Both ways work fine. I chose stsServer (probably not the best name) and use the standard discovery spec the get the well known endpoint per spec. Most API implementations I know use the Authority. The MetadataAddress is not used in most implementations I see.

So this is your "standard" way, but not the standard way I see in most implementations. I don't see one better than the other. If I was to change this, I have not improved the code and confuse others using the authority. The only reason the authWellknownEndpoint in this implementation is because some IDP or STS do not implement this in a standard way and you need to look for this API in a completely different location.

Changing this would require a lot of effort and not improve the quality. Renaming the stsServer would be an improvement, but this would be a breaking change and require migration then.

Greetings Damien

marklagendijk commented 3 years ago

I didn't mean to say your approach was non-standard. I believe this library does what I described here:

Option 2: allow setting the issuer, and get the data from the derived well-known endpoint when other config is not set.

My recommendation would be (which, of course, you are free to ignore if you don't like them ;) ):

damienbod commented 3 years ago

I think issuer is not the right name, this is just in the tokens. authority instead of stsServer seems better. Good?

marklagendijk commented 3 years ago

I believe that issuer is another name for issuing authority: the party that is giving you the tokens.

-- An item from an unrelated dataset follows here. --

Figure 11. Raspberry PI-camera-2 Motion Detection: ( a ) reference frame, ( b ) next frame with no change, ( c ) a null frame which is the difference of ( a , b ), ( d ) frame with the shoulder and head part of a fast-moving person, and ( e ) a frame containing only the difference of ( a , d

As far as I know even in federated setups the initial contact point will still sign the id_token with itself as issuer. So I think that issuer is a correct name here.

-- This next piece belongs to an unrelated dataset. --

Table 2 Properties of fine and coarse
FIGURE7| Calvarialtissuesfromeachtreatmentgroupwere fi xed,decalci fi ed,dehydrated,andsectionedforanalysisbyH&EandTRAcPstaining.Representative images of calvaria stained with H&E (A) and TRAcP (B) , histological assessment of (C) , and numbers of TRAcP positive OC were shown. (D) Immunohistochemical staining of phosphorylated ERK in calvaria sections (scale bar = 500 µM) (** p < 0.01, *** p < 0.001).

Although authority is also a correct term, I personally wouldn't use it because it is less clear as issuer, because issuer is used more often.

If you choose to use authority anyway, you could add a clear description on it, which explains mentions the term issuer.

damienbod commented 3 years ago

@marklagendijk thanks for your feedback.

I decided to go for authority, asked around and also checked other server client implementations. issuer would also be good, I find this naming really difficult to get right.

https://github.com/damienbod/angular-auth-oidc-client/pull/1166

very grateful for your feedback.

Greetings Damien

Kayes-Islam commented 3 years ago

Just to incorporate more information to the issue, I found here in OAuth 2.0 Authorization Server Metadata Spec, Section 5. Compatibility Notes that if there's a path component to the auth server URL, such as for a realm or a tenant etc, the .well-known should be https://example.com/.well-known/openid-configuration/issuer1 going forward. The norm I see used by most servers is https://example.com/issuer1/.well-known/openid-configuration, which is apparently the older way and should be transitioned out. To me that's also another strong case of supporting .well-known first configuration as the primary option.

damienbod commented 3 years ago

I am closing this issue now. I have not solved it exactly as you commented, maybe your way is better, maybe not, there is always many ways to solve everything. I use the authority + "well known" because this is used in most of the IDPs I know and it is easier to implement this. The well known parameter can be set, if the this does not match on your IDP. I also used the authority because it is the authority which issues the tokens and the iss claim in the tokens is not always the same and the authority. The lib works in all scenarios now, maybe not a perfect API for you, but everyone has different opinions on this, all which are valid.